Tortured Logic by Washinton's Blog (Fair Use/Political and Educational)
In the run up to the Iraq war -- and for several years thereafter -- the program of torture carried out by the Bush administration was specifically specifically aimed at establishing a false justification for war. Dick Cheney is the guy who pushed for torture, pressured the Justice Department lawyers to write memos saying torture was legal, and made the pitch to Congress justifying torture. (The former director of the CIA said Cheney oversaw American torture policies).
The type of torture used by the U.S. on the Guantanamo suspects is of a special type. Senator Levin revealed that the the U.S. used Communist torture techniques specifically aimed at creating false confessions (see this, this, this and this).
According to NBC News:
- Much of the 9/11 Commission Report was based upon the testimony of people who were tortured
- At least four of the people whose interrogation figured in the 9/11 Commission Report have claimed that they told interrogators information as a way to stop being "tortured."
- One of the Commission's main sources of information was tortured until he agreed to sign a confession that he was not even allowed to read
- The 9/11 Commission itself doubted the accuracy of the torture confessions, and yet kept their doubts to themselves
In fact, the 9/11 Commission Report was largely based on third-hand accounts of what tortured detainees said, with two of the three parties in the communication being government employees.
As the 9/11 Commission Report itself states:
Chapters 5 and 7 rely heavily on information obtained from captured al Qaeda members. A number of these "detainees" have firsthand knowledge of the 9/11 plot. Assessing the truth of statements by these witnesses-sworn enemies of the United States-is challenging. Our access to them has been limited to the review of intelligence reports based on communications received from the locations where the actual interrogations take place. We submitted questions for use in the interrogations, but had no control over whether, when, or how questions of particular interest would be asked. Nor were we allowed to talk to the interrogators so that we could better judge the credibility of the detainees and clarify ambiguities in the reporting.
In other words, the 9/11 Commissioners were not allowed to speak with the detainees, or even their interrogators. Instead, they got their information third-hand.
The Commission didn't really trust the interrogation testimony. For example, one of the primary architects of the 9/11 Commission Report -- Ernest May -- said in May 2005:
We never had full confidence in the interrogation reports as historical sources.
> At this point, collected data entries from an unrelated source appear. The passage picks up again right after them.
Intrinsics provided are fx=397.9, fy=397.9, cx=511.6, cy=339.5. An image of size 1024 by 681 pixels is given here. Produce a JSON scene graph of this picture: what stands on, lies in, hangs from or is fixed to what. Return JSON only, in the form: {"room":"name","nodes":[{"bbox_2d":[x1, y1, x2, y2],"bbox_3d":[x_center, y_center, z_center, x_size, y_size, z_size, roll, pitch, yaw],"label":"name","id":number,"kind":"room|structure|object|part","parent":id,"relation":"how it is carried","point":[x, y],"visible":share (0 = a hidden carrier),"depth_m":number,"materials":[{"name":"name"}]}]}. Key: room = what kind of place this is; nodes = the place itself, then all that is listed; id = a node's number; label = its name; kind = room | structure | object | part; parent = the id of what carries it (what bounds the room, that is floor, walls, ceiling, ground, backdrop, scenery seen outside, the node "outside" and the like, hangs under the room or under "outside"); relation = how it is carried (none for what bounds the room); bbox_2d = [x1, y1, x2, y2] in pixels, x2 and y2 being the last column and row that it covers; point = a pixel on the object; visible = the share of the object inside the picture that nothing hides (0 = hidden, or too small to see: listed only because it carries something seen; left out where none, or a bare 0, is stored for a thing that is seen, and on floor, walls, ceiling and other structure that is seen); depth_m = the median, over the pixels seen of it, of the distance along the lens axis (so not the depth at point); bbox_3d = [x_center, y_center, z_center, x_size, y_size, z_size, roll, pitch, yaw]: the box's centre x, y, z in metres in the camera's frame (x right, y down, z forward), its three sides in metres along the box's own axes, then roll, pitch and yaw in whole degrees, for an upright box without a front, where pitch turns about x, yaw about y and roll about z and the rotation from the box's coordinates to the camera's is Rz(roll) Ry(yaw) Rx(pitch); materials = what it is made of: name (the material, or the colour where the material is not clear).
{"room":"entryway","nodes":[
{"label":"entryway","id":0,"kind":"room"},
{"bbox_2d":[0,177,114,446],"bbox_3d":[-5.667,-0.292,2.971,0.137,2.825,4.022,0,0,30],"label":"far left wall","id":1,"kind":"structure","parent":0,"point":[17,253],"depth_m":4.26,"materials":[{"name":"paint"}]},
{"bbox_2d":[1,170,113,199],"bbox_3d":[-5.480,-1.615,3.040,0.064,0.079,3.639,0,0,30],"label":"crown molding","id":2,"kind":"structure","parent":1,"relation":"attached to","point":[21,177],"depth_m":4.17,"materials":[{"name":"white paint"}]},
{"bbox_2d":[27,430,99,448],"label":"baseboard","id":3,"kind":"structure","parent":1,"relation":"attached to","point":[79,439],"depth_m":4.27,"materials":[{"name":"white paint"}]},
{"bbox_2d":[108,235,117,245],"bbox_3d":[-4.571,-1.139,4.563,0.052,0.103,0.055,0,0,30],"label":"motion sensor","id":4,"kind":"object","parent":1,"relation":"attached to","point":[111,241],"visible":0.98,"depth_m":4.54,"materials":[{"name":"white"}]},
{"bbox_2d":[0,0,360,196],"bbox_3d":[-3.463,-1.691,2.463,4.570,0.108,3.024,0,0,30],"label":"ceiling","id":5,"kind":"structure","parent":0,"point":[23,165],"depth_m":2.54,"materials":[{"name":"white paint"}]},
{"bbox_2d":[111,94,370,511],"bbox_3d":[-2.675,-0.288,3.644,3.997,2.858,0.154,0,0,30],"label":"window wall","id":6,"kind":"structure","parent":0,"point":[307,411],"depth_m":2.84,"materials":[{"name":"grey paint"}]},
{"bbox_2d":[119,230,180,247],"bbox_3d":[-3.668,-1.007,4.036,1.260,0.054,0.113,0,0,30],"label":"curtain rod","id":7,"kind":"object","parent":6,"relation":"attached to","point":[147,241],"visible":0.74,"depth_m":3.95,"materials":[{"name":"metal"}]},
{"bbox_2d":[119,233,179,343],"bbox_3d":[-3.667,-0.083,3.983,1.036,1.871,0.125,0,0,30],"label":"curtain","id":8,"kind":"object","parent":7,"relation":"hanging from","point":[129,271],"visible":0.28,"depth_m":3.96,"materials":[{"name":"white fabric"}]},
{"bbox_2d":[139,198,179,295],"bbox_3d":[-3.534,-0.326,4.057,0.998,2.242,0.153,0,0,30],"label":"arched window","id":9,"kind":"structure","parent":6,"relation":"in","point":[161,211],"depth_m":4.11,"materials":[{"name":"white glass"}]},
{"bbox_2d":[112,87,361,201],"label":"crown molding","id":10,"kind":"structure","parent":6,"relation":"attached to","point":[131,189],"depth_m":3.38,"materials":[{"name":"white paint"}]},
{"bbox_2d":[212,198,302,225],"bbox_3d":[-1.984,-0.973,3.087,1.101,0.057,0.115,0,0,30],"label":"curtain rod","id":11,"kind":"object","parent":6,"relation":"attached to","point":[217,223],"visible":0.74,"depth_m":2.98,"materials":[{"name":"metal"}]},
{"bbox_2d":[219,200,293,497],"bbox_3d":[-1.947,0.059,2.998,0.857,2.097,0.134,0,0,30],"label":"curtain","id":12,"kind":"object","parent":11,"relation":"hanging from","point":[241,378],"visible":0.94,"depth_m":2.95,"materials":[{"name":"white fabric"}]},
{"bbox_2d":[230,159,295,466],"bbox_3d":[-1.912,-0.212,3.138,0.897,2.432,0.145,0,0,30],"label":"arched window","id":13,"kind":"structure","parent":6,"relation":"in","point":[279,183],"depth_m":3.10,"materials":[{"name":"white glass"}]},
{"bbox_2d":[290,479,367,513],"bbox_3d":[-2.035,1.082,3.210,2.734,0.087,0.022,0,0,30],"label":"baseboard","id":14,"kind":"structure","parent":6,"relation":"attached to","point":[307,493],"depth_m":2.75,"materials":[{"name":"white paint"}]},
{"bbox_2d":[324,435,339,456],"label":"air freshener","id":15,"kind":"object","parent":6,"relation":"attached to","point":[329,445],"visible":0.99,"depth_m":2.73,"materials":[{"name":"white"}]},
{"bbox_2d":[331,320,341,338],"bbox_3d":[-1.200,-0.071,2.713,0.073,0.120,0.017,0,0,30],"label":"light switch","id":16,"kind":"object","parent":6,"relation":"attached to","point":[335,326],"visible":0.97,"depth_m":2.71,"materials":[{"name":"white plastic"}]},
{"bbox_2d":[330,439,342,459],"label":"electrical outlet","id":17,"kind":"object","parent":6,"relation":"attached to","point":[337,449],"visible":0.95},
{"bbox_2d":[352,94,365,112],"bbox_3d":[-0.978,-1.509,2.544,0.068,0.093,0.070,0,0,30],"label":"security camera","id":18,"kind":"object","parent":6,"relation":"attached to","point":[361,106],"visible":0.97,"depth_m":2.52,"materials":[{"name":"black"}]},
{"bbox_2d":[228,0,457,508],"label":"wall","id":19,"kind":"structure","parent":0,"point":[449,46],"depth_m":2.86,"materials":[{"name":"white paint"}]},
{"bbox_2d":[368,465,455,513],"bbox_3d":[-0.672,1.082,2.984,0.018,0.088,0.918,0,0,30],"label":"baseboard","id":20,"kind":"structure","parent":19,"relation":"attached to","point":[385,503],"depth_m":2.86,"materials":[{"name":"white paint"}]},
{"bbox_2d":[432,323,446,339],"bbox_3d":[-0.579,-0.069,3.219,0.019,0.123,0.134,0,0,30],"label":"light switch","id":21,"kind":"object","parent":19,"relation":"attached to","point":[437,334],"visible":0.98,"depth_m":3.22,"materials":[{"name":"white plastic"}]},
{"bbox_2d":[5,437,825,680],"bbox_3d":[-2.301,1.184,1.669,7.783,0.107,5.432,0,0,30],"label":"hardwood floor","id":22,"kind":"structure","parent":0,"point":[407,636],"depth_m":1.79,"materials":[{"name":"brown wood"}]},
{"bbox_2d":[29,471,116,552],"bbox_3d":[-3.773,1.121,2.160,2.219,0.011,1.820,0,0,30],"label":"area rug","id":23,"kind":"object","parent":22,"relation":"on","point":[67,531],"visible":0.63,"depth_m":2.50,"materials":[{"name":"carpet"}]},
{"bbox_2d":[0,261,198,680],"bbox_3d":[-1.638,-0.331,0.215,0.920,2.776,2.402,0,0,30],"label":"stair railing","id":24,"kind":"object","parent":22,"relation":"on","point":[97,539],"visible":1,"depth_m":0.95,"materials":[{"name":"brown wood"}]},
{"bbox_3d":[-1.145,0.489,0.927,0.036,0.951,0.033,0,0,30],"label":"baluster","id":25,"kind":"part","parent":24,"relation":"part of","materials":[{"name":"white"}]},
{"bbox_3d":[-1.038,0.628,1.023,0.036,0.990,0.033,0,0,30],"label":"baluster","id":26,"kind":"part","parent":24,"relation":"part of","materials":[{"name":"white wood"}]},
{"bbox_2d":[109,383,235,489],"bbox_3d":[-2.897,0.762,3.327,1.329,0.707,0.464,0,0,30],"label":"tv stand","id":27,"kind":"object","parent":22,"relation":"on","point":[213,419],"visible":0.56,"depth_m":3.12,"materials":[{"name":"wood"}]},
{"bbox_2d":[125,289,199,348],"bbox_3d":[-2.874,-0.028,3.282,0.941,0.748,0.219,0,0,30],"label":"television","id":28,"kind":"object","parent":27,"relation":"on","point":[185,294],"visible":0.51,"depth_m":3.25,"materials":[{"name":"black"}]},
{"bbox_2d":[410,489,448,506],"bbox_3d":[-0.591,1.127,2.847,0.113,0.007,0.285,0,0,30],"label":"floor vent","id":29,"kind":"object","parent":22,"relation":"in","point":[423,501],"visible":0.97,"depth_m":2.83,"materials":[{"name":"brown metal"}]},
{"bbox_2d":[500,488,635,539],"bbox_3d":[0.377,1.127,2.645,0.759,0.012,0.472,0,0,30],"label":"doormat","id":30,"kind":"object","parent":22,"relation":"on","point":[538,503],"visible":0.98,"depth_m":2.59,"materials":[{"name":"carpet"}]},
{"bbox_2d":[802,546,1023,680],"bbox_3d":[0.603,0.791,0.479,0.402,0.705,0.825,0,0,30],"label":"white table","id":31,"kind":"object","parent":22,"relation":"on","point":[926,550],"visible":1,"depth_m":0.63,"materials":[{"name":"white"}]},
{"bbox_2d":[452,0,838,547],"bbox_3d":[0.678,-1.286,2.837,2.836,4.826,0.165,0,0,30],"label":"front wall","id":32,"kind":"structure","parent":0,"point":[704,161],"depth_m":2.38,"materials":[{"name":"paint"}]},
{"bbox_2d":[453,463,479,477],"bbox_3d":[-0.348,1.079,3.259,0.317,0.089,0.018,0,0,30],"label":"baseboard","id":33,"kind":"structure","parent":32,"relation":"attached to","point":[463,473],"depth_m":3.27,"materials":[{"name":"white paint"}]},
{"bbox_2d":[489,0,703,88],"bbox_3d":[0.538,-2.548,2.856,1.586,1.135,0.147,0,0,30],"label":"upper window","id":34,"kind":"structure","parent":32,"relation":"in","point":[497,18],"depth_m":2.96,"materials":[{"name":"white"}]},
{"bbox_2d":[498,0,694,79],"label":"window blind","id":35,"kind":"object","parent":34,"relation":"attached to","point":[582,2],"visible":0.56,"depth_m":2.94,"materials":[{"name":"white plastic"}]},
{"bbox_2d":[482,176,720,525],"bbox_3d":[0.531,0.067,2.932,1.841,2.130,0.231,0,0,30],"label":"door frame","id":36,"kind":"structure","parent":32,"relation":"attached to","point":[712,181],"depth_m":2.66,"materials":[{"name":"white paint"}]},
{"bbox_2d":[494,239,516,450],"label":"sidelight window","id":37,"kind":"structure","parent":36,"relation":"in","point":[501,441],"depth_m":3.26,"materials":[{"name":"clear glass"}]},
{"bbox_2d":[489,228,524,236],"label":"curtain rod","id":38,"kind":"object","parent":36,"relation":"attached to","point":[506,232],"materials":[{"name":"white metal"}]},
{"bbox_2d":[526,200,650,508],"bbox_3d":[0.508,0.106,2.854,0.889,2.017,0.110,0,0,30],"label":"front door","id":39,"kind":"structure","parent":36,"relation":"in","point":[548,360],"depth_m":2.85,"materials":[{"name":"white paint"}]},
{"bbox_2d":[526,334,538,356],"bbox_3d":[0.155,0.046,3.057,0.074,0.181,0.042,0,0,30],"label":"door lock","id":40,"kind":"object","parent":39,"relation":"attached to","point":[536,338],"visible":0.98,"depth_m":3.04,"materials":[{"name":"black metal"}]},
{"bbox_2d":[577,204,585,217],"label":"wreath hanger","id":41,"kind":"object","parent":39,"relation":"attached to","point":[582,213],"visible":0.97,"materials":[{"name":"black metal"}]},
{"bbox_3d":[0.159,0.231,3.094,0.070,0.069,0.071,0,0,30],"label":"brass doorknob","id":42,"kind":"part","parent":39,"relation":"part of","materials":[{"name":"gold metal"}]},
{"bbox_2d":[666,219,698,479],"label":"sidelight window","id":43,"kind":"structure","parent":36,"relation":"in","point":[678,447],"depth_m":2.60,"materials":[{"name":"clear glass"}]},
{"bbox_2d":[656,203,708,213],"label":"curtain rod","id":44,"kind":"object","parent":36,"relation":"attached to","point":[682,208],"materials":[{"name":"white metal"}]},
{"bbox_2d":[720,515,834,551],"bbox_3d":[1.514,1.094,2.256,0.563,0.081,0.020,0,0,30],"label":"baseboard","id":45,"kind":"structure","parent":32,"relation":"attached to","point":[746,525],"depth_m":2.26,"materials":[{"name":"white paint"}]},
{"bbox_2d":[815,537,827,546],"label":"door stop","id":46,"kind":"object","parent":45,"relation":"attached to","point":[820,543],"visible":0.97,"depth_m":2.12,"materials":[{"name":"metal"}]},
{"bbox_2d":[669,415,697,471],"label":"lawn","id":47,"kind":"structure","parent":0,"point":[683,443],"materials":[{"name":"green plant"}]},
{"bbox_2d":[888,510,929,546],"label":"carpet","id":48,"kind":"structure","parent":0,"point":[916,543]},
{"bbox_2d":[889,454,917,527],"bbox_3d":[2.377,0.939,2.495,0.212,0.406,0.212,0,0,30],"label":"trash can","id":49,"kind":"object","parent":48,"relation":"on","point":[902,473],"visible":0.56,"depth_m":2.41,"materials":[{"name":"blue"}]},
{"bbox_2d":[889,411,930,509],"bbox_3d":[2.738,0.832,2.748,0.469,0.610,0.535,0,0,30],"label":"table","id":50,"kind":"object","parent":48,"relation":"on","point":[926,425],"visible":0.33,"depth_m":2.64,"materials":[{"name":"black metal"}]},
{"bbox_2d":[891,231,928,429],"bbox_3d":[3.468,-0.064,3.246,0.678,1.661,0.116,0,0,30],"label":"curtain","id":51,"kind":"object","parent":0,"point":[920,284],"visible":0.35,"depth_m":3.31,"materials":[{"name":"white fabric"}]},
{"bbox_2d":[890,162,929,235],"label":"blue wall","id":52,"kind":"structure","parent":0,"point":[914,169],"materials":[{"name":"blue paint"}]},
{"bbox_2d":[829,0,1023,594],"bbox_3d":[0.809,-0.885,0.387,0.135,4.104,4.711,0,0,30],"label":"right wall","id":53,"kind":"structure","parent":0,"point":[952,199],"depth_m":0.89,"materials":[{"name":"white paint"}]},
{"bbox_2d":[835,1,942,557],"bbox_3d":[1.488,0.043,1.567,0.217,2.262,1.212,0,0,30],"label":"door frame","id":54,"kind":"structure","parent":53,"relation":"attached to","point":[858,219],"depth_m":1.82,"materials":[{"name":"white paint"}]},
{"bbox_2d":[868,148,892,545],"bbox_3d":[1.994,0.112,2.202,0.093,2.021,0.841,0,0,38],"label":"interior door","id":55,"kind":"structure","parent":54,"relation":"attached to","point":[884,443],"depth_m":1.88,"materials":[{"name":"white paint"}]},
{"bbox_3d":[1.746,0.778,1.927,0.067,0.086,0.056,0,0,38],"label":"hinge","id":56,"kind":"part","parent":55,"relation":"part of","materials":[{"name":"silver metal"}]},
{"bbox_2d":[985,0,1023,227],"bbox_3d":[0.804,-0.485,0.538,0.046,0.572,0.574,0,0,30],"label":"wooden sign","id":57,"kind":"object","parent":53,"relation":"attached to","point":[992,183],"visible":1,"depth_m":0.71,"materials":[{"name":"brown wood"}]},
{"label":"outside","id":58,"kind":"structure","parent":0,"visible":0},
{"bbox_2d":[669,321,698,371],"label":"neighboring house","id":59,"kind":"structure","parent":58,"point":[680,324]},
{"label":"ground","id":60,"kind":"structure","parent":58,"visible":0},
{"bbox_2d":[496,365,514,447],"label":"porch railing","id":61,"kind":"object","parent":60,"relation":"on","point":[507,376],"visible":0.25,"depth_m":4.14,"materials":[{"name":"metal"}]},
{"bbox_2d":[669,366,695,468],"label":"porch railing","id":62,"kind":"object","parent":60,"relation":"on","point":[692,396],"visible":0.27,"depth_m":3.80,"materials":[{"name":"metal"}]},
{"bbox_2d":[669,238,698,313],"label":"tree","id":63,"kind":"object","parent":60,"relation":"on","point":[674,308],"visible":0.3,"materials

New York Times investigative reporter Philip Shenon Newsweek noted in a 2009 essay in Newsweek that the 9/11 Commission Report was unreliable because most of the information was based on the statements of tortured detainees:
The commission appears to have ignored obvious clues throughout 2003 and 2004 that its account of the 9/11 plot and Al Qaeda's history relied heavily on information obtained from detainees who had been subjected to torture, or something not far from it.
The panel raised no public protest over the CIA's interrogation methods, even though news reports at the time suggested how brutal those methods were. In fact, the commission demanded that the CIA carry out new rounds of interrogations in 2004 to get answers to its questions.
That has troubling implications for the credibility of the commission's final report. In intelligence circles, testimony obtained through torture is typically discredited; research shows that people will say anything under threat of intense physical pain. [That's what top military interrogators say.]
And yet it is a distinct possibility that Al Qaeda suspects who were the exclusive source of information for long passages of the commission's report may have been subjected to "enhanced" interrogation techniques, or at least threatened with them, because of the 9/11 Commission".
Information from CIA interrogations of two of the three--KSM and Abu Zubaydah--is cited throughout two key chapters of the panel's report focusing on the planning and execution of the attacks and on the history of Al Qaeda. [Remember the names "KSM" and "Abu Zubaydah" - we'll get back to them below.]
Footnotes in the panel's report indicate when information was obtained from detainees interrogated by the CIA. An analysis by NBC News found that more than a quarter of the report's footnotes--441 of some 1,700--referred to detainees who were subjected to the CIA's "enhanced" interrogation program, including the trio who were waterboarded.